If you are interested in adding GCFOS technology to your application, please fill out the OEM Form.
What about sensitive or proprietary files?
Files are never transferred to GCFOS servers unless a unique file hash has been discovered on multiple client machines. Once identified as a common file candidate (and assumedly therefore not sensitive) the file will be processed normally based on the GCFOS common file definition.
What defines a GCFOS candidate file?
The calculated file hashes on a predefined number of client machines must be identical. If a file is determined to be common and already resides on the GCFOS server, then the file will be eliminated from the backup. Instead, a 24 byte locator record, along with Metadata, will be written to be used for any subsequent file retrieval. If the file does not reside on the GCFOS server, the software will invoke a transfer and continue to back up the file as normal.
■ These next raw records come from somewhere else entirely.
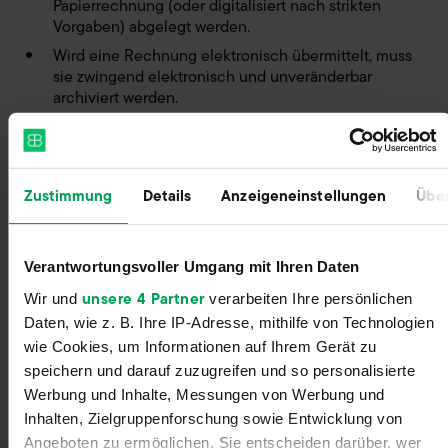
Papierrechnung (oder digitalisiert nach strikten
Vorgaben) abgelegt werden.
Wird eine Rechnung elektronisch übermittelt, muss
sie zwingend elektronisch und unveränderbar
archiviert werden.
Beispiel: PDF-Rechnung für die Überarbeitung deines
Online-Shops
Du beauftragst die Webdesign-Agentur
WebX mit der Überarbeitung deines Online-Shops. Nach
Zustimmung
Details
Anzeigeneinstellungen
Über
erfolgreicher Ausführung des Auftrags sendet dir WebX
eine elektronische Rechnung in Form einer E-Mail mit
beigefügter Rechnungs-PDF. Da das Ursprungsformat
Verantwortungsvoller Umgang mit Ihren Daten
deiner Rechnung die E-Mail samt PDF ist, musst du sie in
diesem Format elektronisch archivieren. Ein einfacher
unsere 4 Partner
Wir und
verarbeiten Ihre persönlichen
Papierausdruck dieser Rechnung ist nicht nur unnötig,
Daten, wie z. B. Ihre IP-Adresse, mithilfe von Technologien
sondern als alleiniger Beleg sogar unzulässig.
wie Cookies, um Informationen auf Ihrem Gerät zu
speichern und darauf zuzugreifen und so personalisierte
Lieferschein oder Rechnung – oder
Werbung und Inhalte, Messungen von Werbung und
beides?
Inhalten, Zielgruppenforschung sowie Entwicklung von
Trotz des digitalen Zeitalters bieten die meisten E-
Angeboten zu ermöglichen. Sie entscheiden darüber, wer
After this occurs, any new client file that generates an identical hash will not need to be transferred. Clients save time and resources since the same file will not be saved over and over again.
What is the restore throughput when restoring from GCFOS?
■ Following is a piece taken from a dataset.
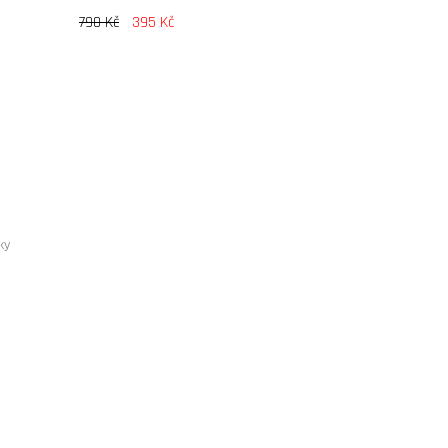
790 Kč
395 Kč
ky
GCFOS can send files to a backup client typically faster than wire speed (because of compression). If a user has access to 50 MB internet access for example, then restores from GCFOS (cloud) will typically run around 10-12 MB/sec. Given that common files typically account for 30-40% of the total files backed up, the aggregate throughput rate will likely be much higher. For example, given a 30% common file selection rate, 50 MB internet access, and a normal throughput for restore of 80 MB/sec, the aggregate throughput rate will be ~60 MB/sec when restoring from a GCFOS enabled backup (a 25% speed decrease). Of course, the aggregate rate will be much higher given a faster internet connection.
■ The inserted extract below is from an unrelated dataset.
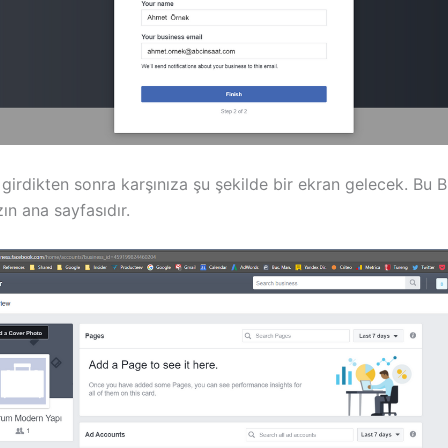
zi girdikten sonra karşınıza şu şekilde bir ekran gelecek. Bu 
ın ana sayfasıdır.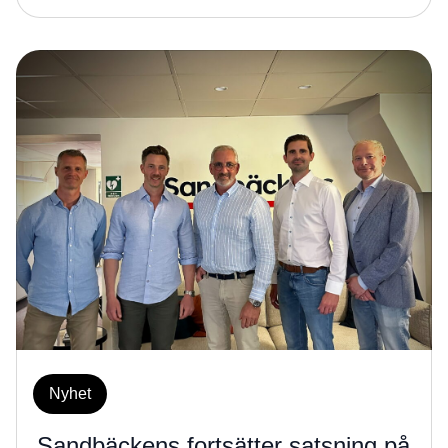
Nyhet
Sandbäckens fortsätter satsning på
Can the backup software still capture security and auditing information for common files stored in GCFOS?
This is straightforward and easily handled. As an example, UltraBac uses the standard Windows API to extract security and auditing information for files and stores it in the normal backup stream – only the main file-data stream is excluded from the backup. At restore time, the data from both sources is seamlessly merged to ensure that the restored file exactly matches the state of the file as it was when it was backed up.
What internet access is required for GCFOS to function?
The GCFOS servers listen on UltraBac's IANA-assigned port 1910 to listen for queries. The clients create ephemeral ports (at the discretion of the sockets provider) in order to create connections to the GCFOS server. From a firewall perspective, you must allow any port (or ephemeral ports only) outbound to connect to port 1910 (UltraBac can provide explicit IP addresses if necessary). You must then define an inbound rule from port 1910 back to either any port or the ephemeral ports.
What is the overhead to query GCFOS for files?
The first backup of a path will involve the calculation for all hashes for files encountered, as well as the query to the GCFOS server. The results will be cached, and therefore subsequent backups of the same path will be much faster. The overhead is very low, and any small overhead is easily compensated by the time and storage saved by eliminating thousands of common files in the backup.